Exercise description ▸ Filter these entries down to lines holding "wire".

Dataset records ▸
○ ○ ○
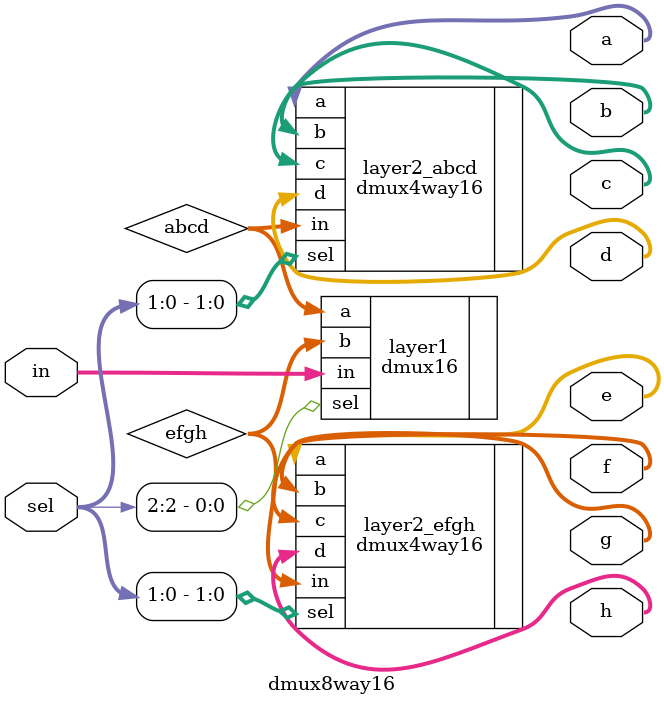
<source format=v>
/* Channels the input to one out of 8 outputs */
module dmux8way16(
    input wire [15:0] in,
    input wire [2:0] sel,
    output wire [15:0] a,
    output wire [15:0] b,
    output wire [15:0] c,
    output wire [15:0] d,
    output wire [15:0] e,
    output wire [15:0] f,
    output wire [15:0] g,
    output wire [15:0] h
);
    wire [15:0] abcd, efgh;
    dmux16 layer1 (
        .in(in),
        .sel(sel[2]),
        .a(abcd),
        .b(efgh)
    );
    dmux4way16 layer2_abcd (
        .in(abcd),
        .sel(sel[1:0]),
        .a(a),
        .b(b),
        .c(c),
        .d(d)
    );
    dmux4way16 layer2_efgh (
        .in(efgh),
        .sel(sel[1:0]),
        .a(e),
        .b(f),
        .c(g),
        .d(h)
    );
endmodule
</source>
○ ○ ○
Output of the task ▸
    input wire [15:0] in,
    input wire [2:0] sel,
    output wire [15:0] a,
    output wire [15:0] b,
    output wire [15:0] c,
    output wire [15:0] d,
    output wire [15:0] e,
    output wire [15:0] f,
    output wire [15:0] g,
    output wire [15:0] h
    wire [15:0] abcd, efgh;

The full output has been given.